Our review of the trial court's ruling is guided by well-established principles. The decision to grant or deny a motion to vacate a default judgment is "left to the sound discretion of the trial court, and will not be disturbed absent an abuse of discretion." Mancini v. EDS, 132 N.J. 330, 334 (1993). See also U.S. Bank N.A. v. Guillaume, 209 N.J. 449, 467 (2012) (stating decision on motion to vacate default judgment "should not be reversed unless it results in a clear abuse of discretion"). However, where the trial court gives insufficient deference to the principles governing the motion, an appellate court must reverse. Davis v. DND/Fidoreo, Inc., 317 N.J. Super. 92, 100-01 (App. Div. 1998), certif. denied, 158 N.J. 686 (1999).

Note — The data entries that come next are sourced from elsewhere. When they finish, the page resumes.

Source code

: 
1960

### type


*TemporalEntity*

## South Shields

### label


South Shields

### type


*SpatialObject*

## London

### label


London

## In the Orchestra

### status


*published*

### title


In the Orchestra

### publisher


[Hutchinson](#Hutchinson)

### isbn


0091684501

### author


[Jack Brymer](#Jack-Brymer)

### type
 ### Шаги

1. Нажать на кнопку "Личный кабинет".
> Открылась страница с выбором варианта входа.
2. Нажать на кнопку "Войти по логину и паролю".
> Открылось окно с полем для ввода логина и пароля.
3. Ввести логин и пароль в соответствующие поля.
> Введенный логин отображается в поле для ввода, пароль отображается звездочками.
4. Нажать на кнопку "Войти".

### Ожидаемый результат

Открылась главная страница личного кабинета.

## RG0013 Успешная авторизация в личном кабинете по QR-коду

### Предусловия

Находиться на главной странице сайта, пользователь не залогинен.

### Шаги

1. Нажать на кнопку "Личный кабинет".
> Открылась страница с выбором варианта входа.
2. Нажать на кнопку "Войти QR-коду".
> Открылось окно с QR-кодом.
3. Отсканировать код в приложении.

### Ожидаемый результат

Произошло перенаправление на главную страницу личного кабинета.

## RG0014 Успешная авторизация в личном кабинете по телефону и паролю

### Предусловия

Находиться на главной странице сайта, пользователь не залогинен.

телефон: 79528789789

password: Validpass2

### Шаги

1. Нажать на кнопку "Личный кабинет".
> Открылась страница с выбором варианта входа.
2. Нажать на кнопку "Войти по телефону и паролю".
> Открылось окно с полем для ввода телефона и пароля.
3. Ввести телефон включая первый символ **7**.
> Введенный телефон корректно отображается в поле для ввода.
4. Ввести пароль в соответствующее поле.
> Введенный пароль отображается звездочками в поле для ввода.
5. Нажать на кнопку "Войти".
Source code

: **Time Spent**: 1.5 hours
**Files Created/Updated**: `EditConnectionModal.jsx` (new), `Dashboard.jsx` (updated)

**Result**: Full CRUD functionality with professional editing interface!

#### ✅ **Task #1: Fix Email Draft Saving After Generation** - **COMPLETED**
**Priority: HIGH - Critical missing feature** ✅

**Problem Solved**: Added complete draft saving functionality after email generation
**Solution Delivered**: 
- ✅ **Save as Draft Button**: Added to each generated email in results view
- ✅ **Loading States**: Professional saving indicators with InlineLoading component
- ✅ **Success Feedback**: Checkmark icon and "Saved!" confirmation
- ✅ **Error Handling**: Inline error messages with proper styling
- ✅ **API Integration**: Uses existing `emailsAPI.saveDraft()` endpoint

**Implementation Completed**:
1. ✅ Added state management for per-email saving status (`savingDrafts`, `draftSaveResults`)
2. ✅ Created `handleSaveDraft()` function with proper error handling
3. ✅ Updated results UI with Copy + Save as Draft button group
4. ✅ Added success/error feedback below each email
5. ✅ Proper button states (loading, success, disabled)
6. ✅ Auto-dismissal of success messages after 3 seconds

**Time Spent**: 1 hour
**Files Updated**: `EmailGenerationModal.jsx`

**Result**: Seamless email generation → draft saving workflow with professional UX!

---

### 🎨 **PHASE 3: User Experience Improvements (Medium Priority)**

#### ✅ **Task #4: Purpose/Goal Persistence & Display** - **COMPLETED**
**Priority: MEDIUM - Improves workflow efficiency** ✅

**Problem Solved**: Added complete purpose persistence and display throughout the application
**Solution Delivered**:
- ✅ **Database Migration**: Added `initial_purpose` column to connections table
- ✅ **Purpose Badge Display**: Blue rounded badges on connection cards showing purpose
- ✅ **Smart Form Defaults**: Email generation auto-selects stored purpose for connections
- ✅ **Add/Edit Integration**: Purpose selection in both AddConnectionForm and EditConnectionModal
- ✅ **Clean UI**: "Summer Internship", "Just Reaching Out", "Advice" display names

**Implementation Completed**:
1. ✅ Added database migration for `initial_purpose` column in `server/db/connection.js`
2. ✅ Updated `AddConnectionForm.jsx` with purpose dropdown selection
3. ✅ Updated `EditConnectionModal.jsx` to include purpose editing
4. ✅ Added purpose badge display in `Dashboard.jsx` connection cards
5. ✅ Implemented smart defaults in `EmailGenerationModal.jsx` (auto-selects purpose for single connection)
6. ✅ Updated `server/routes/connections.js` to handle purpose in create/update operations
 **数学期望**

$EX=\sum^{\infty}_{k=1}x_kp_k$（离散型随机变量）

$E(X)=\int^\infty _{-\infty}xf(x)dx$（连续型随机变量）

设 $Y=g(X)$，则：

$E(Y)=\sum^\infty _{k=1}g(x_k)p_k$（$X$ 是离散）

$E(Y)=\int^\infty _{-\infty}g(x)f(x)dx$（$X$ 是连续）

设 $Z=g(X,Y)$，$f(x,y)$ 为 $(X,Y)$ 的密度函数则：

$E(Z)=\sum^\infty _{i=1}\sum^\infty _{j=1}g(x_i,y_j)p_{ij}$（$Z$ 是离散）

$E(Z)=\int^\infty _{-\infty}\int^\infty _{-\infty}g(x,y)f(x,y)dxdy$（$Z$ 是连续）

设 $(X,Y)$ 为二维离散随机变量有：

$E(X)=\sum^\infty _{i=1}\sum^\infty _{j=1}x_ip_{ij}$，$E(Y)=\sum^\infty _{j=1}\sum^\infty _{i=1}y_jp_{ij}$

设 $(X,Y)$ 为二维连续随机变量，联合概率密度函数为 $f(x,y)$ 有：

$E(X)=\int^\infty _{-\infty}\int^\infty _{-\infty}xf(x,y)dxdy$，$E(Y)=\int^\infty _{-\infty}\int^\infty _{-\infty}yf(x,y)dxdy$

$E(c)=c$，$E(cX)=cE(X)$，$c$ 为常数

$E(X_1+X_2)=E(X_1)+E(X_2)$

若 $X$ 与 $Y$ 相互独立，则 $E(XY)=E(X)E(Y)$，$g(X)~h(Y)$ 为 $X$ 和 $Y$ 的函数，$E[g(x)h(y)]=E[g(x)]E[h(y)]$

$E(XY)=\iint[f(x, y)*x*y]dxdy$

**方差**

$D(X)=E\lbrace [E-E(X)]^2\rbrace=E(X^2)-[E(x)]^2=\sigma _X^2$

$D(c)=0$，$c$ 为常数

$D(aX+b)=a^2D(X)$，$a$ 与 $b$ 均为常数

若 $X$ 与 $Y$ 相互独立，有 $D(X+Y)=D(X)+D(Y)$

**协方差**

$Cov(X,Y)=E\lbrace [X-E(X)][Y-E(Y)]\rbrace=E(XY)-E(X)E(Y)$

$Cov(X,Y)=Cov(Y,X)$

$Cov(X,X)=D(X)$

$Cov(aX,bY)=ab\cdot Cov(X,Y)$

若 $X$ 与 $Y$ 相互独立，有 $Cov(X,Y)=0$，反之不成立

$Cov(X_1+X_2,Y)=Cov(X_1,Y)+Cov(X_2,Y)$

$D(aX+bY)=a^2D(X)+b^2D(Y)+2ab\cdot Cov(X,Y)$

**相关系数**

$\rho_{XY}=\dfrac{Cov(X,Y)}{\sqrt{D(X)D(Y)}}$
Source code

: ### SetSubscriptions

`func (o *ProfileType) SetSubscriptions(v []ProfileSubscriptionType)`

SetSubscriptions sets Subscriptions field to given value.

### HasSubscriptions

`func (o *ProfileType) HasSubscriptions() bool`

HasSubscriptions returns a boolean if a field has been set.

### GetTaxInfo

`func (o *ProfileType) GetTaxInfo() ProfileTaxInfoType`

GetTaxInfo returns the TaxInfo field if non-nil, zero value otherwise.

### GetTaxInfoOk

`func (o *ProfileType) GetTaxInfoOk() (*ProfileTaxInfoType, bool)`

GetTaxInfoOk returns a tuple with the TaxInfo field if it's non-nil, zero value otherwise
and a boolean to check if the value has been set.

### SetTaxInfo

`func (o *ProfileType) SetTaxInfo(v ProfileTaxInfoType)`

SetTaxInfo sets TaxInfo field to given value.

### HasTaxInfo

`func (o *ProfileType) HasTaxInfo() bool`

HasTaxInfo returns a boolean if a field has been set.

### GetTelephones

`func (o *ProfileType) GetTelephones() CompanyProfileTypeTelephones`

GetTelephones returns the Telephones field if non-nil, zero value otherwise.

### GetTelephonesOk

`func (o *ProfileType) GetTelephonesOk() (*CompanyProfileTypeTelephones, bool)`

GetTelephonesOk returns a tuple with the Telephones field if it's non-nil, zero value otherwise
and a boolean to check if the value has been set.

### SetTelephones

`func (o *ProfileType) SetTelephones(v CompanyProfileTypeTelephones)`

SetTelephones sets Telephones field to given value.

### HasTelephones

"The rule is designed to reconcile the strong interests in finality of judgments and judicial efficiency with the equitable notion that courts should have authority to avoid an unjust result in any given case." Manning Eng'g, Inc. v. Hudson Cnty. Park Comm'n, 74 N.J. 113, 120 (1977). See also Hodgson v. Applegate, 31 N.J. 29, 43 (1959) (interest in finality must be balanced with the goal of doing justice in the case); Nowosleska v. Steele, 400 N.J. Super. 297, 303 (App. Div. 2008) (stating that courts have liberally exercised power to vacate default judgment "in order that cases may be decided on the merits").

We place a high value on deciding cases on the merits. "A court should view 'the opening of default judgments . . . with great liberality,' and should tolerate 'every reasonable ground for indulgence . . . to the end that a just result is reached.'" Mancini, supra, 132 N.J. at 334 (quoting Marder v. Realty Constr. Co., 84 N.J. Super. 313, 319 (App. Div.), aff'd, 43 N.J. 508 (1964)). Although the movant bears the burden of demonstrating that its failure to answer should be excused and default judgment vacated, Jameson v. Great Atl. & Pac. Tea Co., 363 N.J. Super. 419, 425-26 (App. Div. 2003), certif. denied, 179 N.J. 309 (2004), close issues should be resolved in the movant's favor. Mancini, supra, 132 N.J. at 334. In the end, the decision whether to grant or deny a motion to vacate a default judgment must be guided by equitable considerations. Prof'l Stone, Stucco & Siding Applicators, Inc. v. Carter, 409 N.J. Super. 64, 68 (App. Div. 2009) (stating that "Rule 4:50 is instinct with equitable considerations.").

Considering the well-established mandate that we liberally view and indulge such motions, it is clear that the motion judge abused his discretion in denying defendant's timely motion to vacate the default judgment. Defendant's bona fide efforts to address plaintiff's complaint are amply demonstrated by her timely, initial request for an adjournment of the trial date, and by her prompt retention of counsel who then timely filed the motion to vacate. The record provides no basis to challenge Mathesius's certification that she did not receive notice of the new trial date.

Reversed and remanded for trial on the merits.

1 Neither party has provided to us a copy of such notice or proof of mailing. See R. 2:6-1(a)(1)(I).



2 See N.J.S.A. 46:8-21.1. Upon termination of a lease, the landlord is obligated by the statute to return the security deposit or notify the tenant in writing, by registered or certified mail as to the reason for retaining any funds. Smith v. Stark, 153 N.J. Super. 48, 50-51 (App. Div. 1977). Breach of this duty warrants imposition of double damages.



3 The record before us does not include any opposition to the motion from plaintiff, nor the "records of the court clerk" referenced by the motion judge. Further, although the order recites that defendant had sought "prior adjournments," both parties concede that defendant only sought one prior adjournment.